> _About this task_
An exact copy of the data below is needed; please leave out any pictures.

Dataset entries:
▼

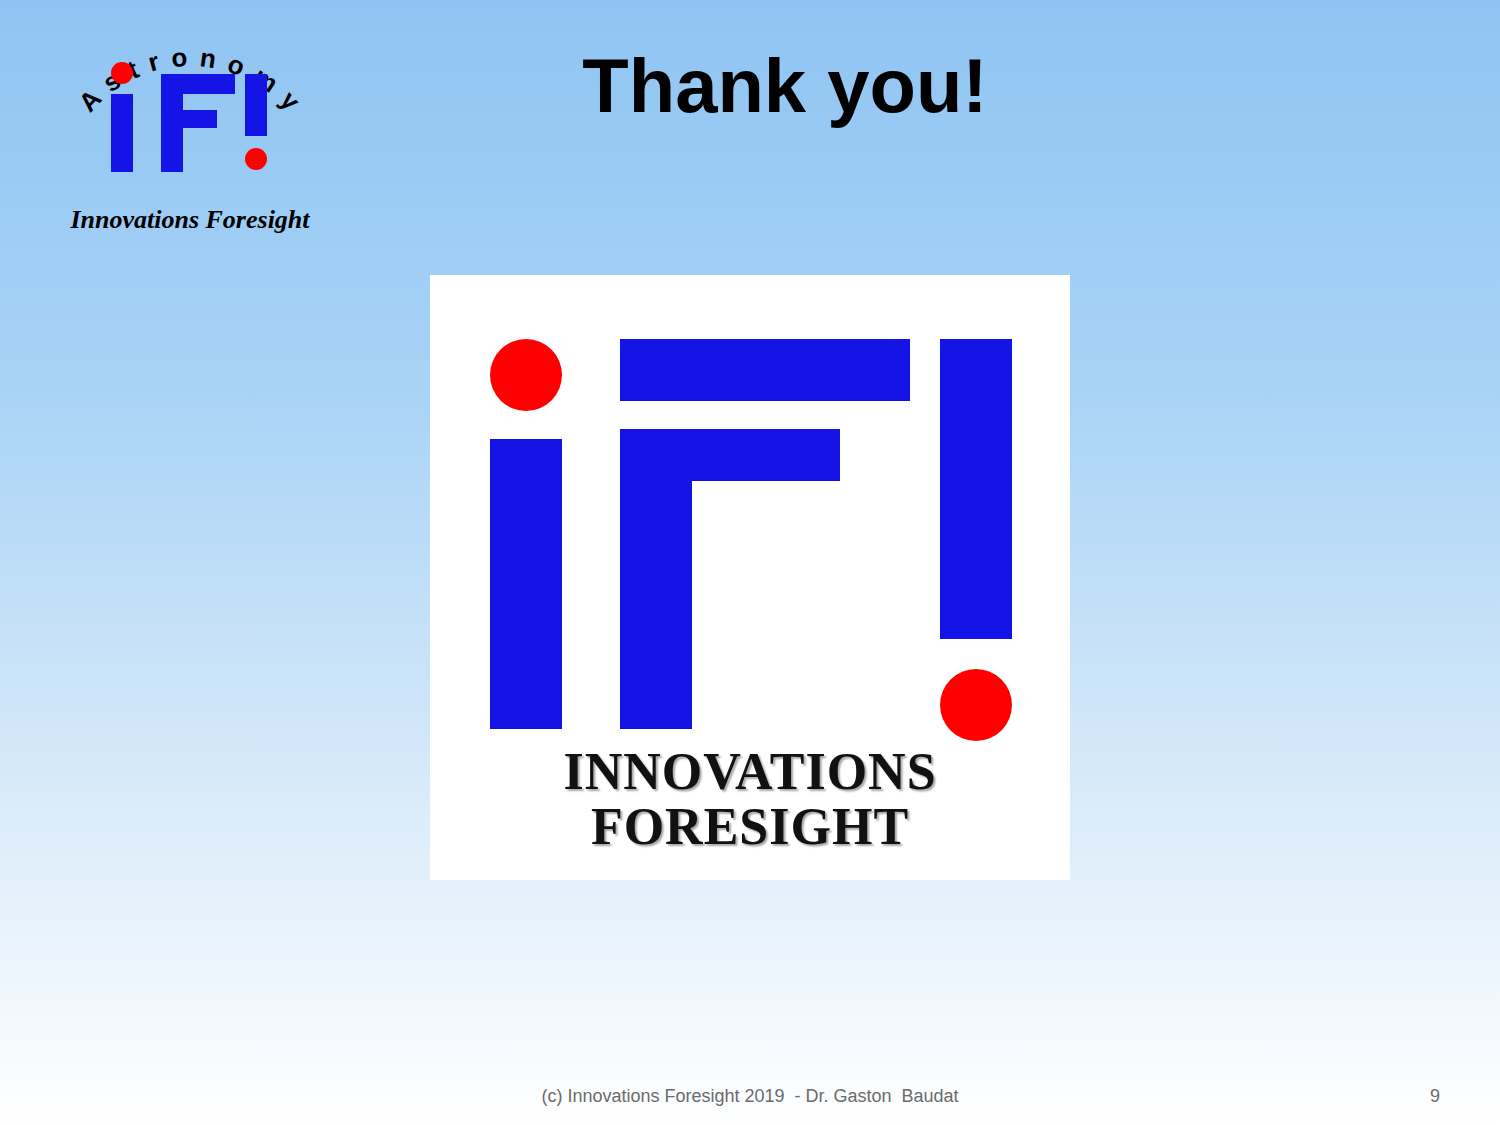A s t r o n o m y
Innovations Foresight
Thank you!
INNOVATIONS
FORESIGHT
(c) Innovations Foresight 2019 - Dr. Gaston Baudat
9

▲

> _Answer section_
A s t r o n o m y
Innovations Foresight
Thank you!
INNOVATIONS
FORESIGHT
(c) Innovations Foresight 2019 - Dr. Gaston Baudat
9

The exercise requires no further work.